Fig. 3: Comparative evaluation of off-target effects induced by eCWCas12f-VPR and dLbCas12a-VPR.

Identification of expected off-target candidates for each on-target site (HBB (a), ASCL1 (d), HBG (g), and CD2 (j)) through in-silico analysis. Mismatched bases between guide RNA and the target sequence are highlighted in red for every off-target candidate sequence. Assessment of on- and off-target gene activation induced by eCWCas12f-VPR and dLbCas12a-VPR for HBB (b, c), ASCL1 (e, f), HBG (h, i), and CD2 (k, l) genes. RNA-seq analyses of eCWCas12f-VPR and dLbCas12a-VPR activators. Activated gene expression induced by eCWCas12f-VPR (m) and dLbCas12a-VPR (n) compared to the unactivated case is plotted as scatter plots, respectively. On-target genes (HBG1 and HBG2) induced by eCWCas12f-VPR and dLbCas12a-VPR were colored in red and blue, respectively.

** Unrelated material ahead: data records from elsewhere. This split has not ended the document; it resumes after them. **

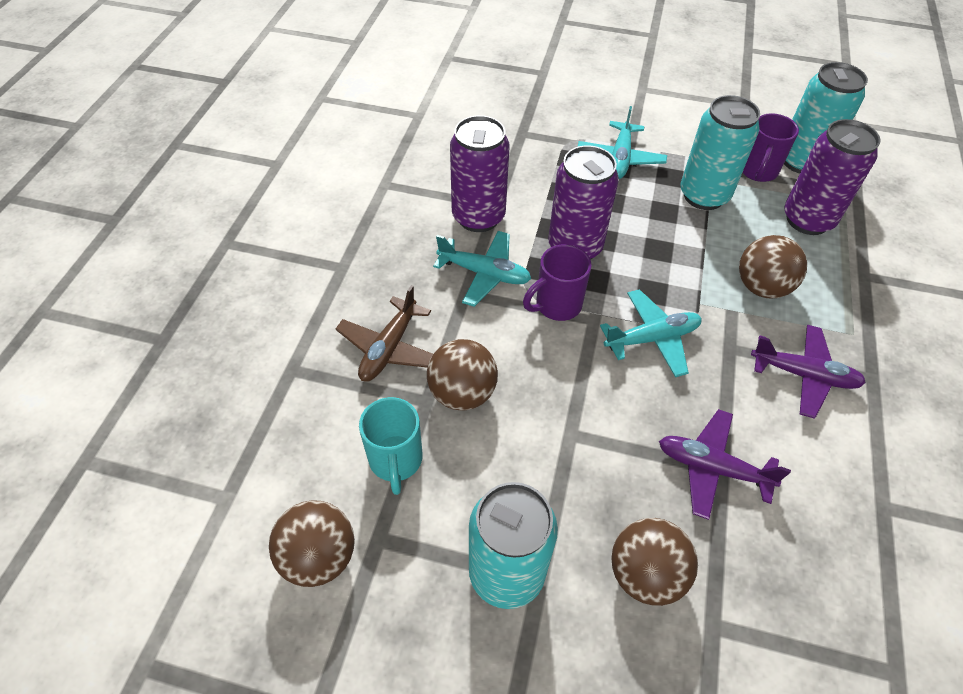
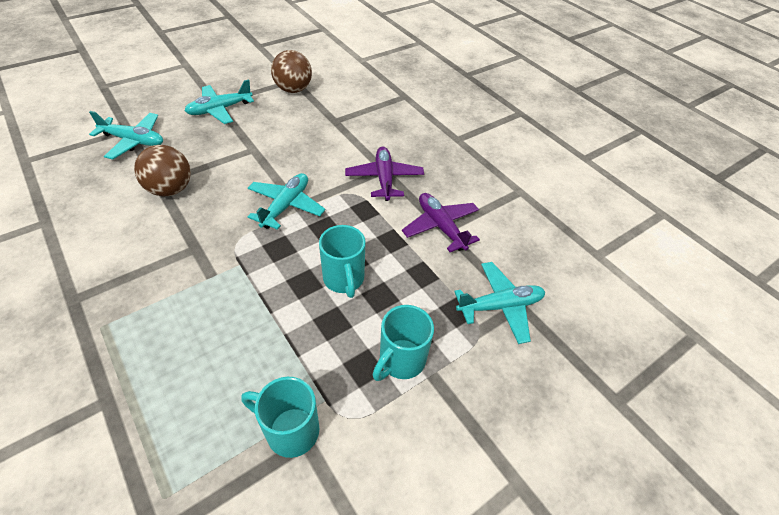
brown ball: [269,500,355,587] [427,339,498,411] [612,518,698,606] [739,235,807,298] = 4 -> [134,145,191,196] [271,50,312,93] = 2
brown plane: [336,285,433,382] = 1 -> none = 0
purple can: [450,115,509,232] [548,145,619,260] [784,119,880,235] = 3 -> none = 0
purple mug: [523,245,592,321] [742,113,799,182] = 2 -> none = 0
turquoise can: [469,482,558,609] [680,95,760,210] [784,62,868,173] = 3 -> none = 0
turquoise mug: [359,397,423,495] = 1 -> [241,377,319,458] [319,225,366,298] [373,305,434,381] = 3
turquoise plane: [433,231,531,307] [577,106,667,179] [600,289,702,377] = 3 -> [89,111,163,159] [185,79,254,124] [248,173,325,230] [454,262,545,344] = 4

Targeted gene activation with eCWCas12f-VPR through AAV-mediated gene delivery

To investigate target-specific gene expression activation using eCWCas12f-VPR loaded recombinant adeno-associated virus serotype 2 (rAAV2) vectors, we designed dual rAAV2 based delivery system, one for eCWCas12f-VPR and the other for its corresponding sgRNA expression (Fig. 4a, b). Each rAAV2 was designed to express eCWCas12f-VPR under the control of the small CMVd1 promoter or sgRNA by the U6 promoter, respectively, and these purified rAAV2 particles were simultaneously transduced into HEK293FT cells. As a result, the eCWCas12f-VPR system increased HBG gene expression by 6.55-fold, demonstrating the effectiveness of the eCWCas12f-VPR system in activating endogenous genes when delivered through AAV vectors (Fig. 4c).

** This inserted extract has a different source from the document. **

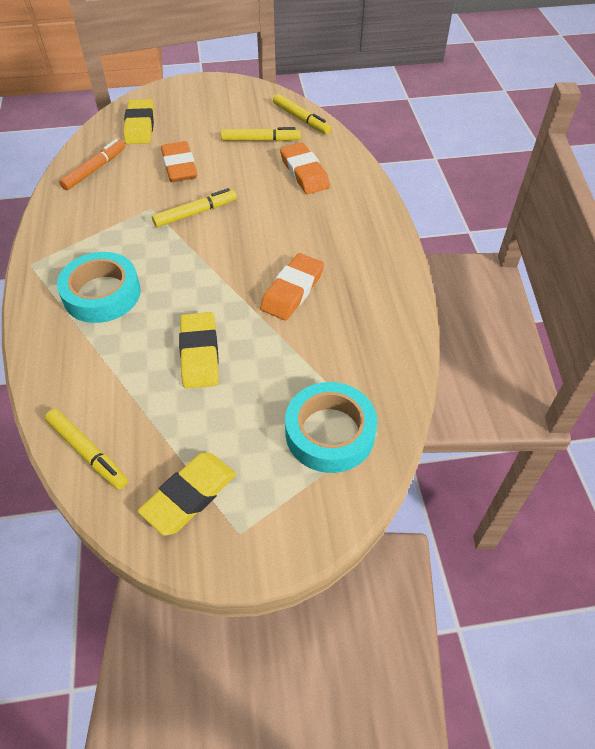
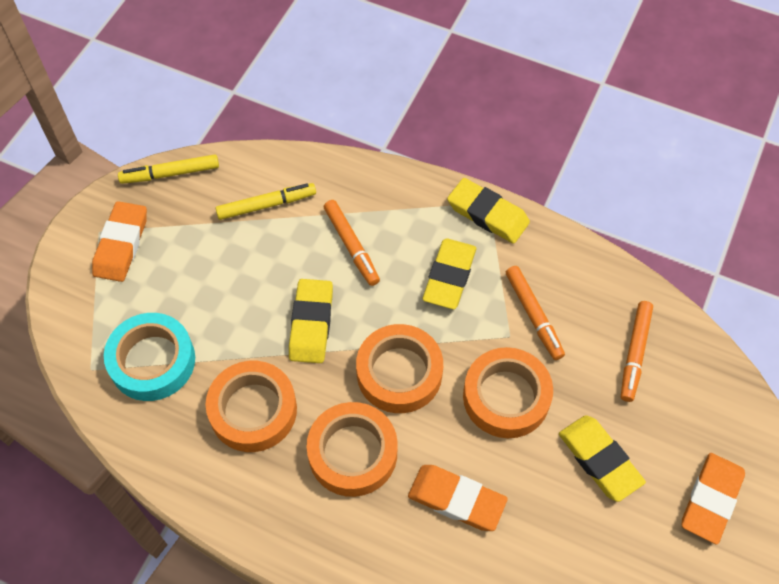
orange marker: [59,139,125,190] = 1 -> [324,200,380,286] [506,266,565,360] [621,301,653,402] = 3
orange tape: none = 0 -> [206,361,297,452] [306,402,398,497] [356,324,443,413] [463,347,553,438] = 4
turquoise tape: [57,252,141,323] [285,382,377,473] = 2 -> [104,313,195,401] = 1
yellow eraser: [123,99,154,144] [138,453,236,536] [179,312,219,389] = 3 -> [289,279,333,363] [423,238,476,309] [447,178,530,244] [559,415,646,502] = 4
yellow marker: [45,409,128,490] [152,188,237,227] [221,127,301,142] [273,94,331,134] = 4 -> [118,154,219,184] [215,183,316,220] = 2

Fig. 4: Activation of endogenous gene expression using eCWCas12f-VPR-loaded rAAV delivery vehicles.

a eCWCas12f-VPR activator and sgRNA for eCWCas12f-VPR can be expressed under the control of CMVd1, U6 promoter, respectively. Each gene sizes required for CMVd1 promoter and eCWCas12f-VPR expression, and U6 promoter and the sgRNA gene are ~4.5 kb and 0.6 kb, respectively, which do not exceed the maximum AAV packaging limit. b Illustration of rAAV2-eCWCas12f-VPR and rAAV2-sgRNA production in HEK293FT cells and induction of target gene expression. The rAAV2 vectors containing eCWCas12f-VPR and sgRNA were purified separately to induce co-transduction and target gene activation in HEK293FT cells. c Induction of target gene (HBG) expression in HEK293FT cells by co-transduction of rAAV2-eCWCas12f-VPR and rAAV2-sgRNA particles and comparison of histograms of amplification values and NC values. NC: negative control, AAV_eCWCas12f-VPR: Co-transduction with rAAV2-eCWCas12f-VPR and rAAV2-sgRNA particles. each histogram value represents the mean value of three measurements and the error bars represent the standard error of the mean from three repeated experiments (n = 3). The figures were created using BioRender software (BioRender.com).